Repetition is one of a handful of often cited design principles that, when properly applied while garden planning, makes a landscape more pleasing to look at. Repeating certain elements in the landscape — a plant colour, a shape, a container style, a hardscape material, even a tree — turns what might otherwise be a chaotic collection of dissimilar plants and objects into a more cohesive whole.

It’s a design principle widely used in artistic disciplines with similar outcomes. It is even used in the paragraphs and pages of this printed material: consistently spaced headlines and bold print fonts are more likely to capture the reader’s eye because they are easier to read; pages appear orderly and unified.

It is often touted by gardening professionals (myself included) to plant perennials in groups of threes, fives or nines for nicer effect, or to plant in ‘drifts’. Consistent, familiar places for your eye to rest and return to, as it turns out, is a good design. At its most basic level, repetition requires duplicating same plants whether designing a single container planting or a large suburban landscape. Still, care should be taken to achieve the desired effect or risk it looking rigid or unnatural.

If your own garden is lacking unity, one way to increase your plant stock, particularly if your perennials are outgrowing their allotted garden space, is through division. Mature perennials that seem to lack vigour or are no longer flowering are beckoning you to rejuvenate them by dividing. Dividing a perennial requires lifting it out of the soil with the help of a sharp spade then separating chunks of roots into several pieces, ensuring each piece has a growing point. Divisions can then be planted into new garden spaces that have been amended with fresh compost then watered.

Although most plants can be successfully divided anytime during the growing season with a little TLC afterward, spring and fall are more conducive to dividing plants when days are cooler, and the ground is warm.

Ornamental grasses are best divided before growth starts next spring and other perennials with single taproots or stems resent being divided altogether so avoid dividing baptisia, lavender, and butterfly weed. Perennials with fibrous roots, such as hostas and daylilies and many ground covers that form offsets, are easy enough to divide by hand once lifted.

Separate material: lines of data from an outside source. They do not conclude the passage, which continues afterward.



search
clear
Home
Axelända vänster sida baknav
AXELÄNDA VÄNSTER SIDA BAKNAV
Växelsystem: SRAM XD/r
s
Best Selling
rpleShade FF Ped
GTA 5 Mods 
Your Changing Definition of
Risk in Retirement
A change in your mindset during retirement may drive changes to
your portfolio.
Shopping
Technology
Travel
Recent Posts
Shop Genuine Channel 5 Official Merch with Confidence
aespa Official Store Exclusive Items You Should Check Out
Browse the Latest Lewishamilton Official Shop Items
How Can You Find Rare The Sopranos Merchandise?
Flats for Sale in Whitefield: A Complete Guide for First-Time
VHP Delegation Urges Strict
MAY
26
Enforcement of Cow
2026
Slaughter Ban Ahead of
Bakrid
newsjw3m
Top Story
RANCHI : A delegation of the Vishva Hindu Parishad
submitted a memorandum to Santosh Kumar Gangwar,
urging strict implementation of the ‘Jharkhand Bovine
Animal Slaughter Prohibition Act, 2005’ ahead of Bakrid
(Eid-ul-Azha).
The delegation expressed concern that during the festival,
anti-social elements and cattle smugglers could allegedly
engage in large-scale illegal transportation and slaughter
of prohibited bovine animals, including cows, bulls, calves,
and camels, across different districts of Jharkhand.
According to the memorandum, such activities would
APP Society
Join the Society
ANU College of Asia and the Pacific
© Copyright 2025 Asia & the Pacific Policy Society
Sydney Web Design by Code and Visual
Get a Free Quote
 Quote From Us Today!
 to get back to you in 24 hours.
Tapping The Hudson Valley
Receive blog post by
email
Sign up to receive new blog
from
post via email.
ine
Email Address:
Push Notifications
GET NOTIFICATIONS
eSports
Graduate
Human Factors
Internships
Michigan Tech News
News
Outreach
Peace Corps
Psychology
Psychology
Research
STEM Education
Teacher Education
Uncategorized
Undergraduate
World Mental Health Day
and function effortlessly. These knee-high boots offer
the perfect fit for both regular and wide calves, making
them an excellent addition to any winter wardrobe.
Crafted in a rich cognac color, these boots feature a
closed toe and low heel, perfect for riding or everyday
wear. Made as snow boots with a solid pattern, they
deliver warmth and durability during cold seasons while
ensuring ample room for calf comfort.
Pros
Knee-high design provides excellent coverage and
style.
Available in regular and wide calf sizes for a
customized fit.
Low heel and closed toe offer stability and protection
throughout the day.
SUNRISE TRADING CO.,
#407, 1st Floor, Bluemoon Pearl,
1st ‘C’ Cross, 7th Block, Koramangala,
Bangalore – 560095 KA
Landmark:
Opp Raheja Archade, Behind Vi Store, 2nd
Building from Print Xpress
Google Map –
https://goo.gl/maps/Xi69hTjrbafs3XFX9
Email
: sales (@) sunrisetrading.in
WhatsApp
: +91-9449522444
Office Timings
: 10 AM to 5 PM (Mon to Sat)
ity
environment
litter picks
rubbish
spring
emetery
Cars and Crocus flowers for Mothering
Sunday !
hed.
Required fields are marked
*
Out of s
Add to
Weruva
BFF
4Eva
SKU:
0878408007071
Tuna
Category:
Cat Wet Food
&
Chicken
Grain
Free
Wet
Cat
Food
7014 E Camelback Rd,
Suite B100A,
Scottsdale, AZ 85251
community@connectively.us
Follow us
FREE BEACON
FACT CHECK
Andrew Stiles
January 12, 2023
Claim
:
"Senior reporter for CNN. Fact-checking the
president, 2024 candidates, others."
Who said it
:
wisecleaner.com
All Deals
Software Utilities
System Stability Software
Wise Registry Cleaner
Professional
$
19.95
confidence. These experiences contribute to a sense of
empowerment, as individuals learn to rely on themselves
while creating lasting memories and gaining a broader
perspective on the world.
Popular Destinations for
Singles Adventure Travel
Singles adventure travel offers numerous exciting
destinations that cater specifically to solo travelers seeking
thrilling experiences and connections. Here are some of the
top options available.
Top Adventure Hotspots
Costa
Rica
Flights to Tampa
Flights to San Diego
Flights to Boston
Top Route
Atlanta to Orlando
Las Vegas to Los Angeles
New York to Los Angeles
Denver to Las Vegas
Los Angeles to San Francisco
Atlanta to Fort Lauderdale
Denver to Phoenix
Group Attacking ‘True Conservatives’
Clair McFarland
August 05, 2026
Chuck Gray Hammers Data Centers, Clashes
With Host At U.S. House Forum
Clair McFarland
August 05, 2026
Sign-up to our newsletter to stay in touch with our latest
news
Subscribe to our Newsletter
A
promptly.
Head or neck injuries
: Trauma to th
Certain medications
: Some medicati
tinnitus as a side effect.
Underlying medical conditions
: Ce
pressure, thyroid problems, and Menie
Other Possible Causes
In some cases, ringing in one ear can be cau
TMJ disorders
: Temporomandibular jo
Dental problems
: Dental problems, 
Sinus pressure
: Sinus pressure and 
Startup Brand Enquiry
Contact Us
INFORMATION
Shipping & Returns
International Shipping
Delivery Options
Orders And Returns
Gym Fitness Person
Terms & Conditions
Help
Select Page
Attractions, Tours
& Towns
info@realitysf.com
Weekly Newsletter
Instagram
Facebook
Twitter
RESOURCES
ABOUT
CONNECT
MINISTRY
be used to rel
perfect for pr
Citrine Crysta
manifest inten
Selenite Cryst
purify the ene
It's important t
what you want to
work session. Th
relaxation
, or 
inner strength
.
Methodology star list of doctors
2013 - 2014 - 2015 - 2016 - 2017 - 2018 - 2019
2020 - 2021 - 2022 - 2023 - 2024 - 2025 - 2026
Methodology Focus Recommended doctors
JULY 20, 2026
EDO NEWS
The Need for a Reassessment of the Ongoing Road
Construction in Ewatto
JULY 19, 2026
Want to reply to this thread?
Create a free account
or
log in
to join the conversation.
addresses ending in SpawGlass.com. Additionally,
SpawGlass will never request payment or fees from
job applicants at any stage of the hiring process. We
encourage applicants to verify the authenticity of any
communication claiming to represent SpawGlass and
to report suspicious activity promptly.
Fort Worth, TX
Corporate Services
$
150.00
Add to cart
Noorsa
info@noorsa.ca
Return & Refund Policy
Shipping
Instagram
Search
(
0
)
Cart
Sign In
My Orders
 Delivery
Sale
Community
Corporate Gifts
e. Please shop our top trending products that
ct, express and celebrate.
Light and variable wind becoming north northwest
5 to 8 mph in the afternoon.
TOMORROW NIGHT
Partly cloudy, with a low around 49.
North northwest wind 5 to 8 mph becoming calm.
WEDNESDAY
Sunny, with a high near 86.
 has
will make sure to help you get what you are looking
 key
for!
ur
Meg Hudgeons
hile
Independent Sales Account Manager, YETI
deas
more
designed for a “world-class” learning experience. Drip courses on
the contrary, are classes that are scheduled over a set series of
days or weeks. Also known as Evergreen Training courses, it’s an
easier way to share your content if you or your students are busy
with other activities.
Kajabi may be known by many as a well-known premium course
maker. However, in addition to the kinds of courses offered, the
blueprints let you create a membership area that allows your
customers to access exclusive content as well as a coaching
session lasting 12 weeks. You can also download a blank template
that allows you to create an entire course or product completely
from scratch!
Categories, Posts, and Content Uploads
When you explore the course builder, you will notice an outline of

Peonies and other fleshy rooted, clump forming perennials should be divided once growth slows down in fall, but peonies will grow for many years before requiring dividing. There is still time for divisions to grow new roots and become established before winter freeze up if done this month. So grab a shovel and get out there.

If your perennials, or you, are not ready for dividing, other ways to increase your plant stocks include tip or root cuttings and growing new plants from seed. Perennials differ in the best propagation method so do a little research and know their root type before getting started.

One great thing about perennials is that when properly sited, you get a return on your investment after just a few years. A little patience and considerable hard labour when lifting and dividing may be necessary, but you will be rewarded with new plants for free that you grew yourself and perhaps even have a garden that finally looks pulled together.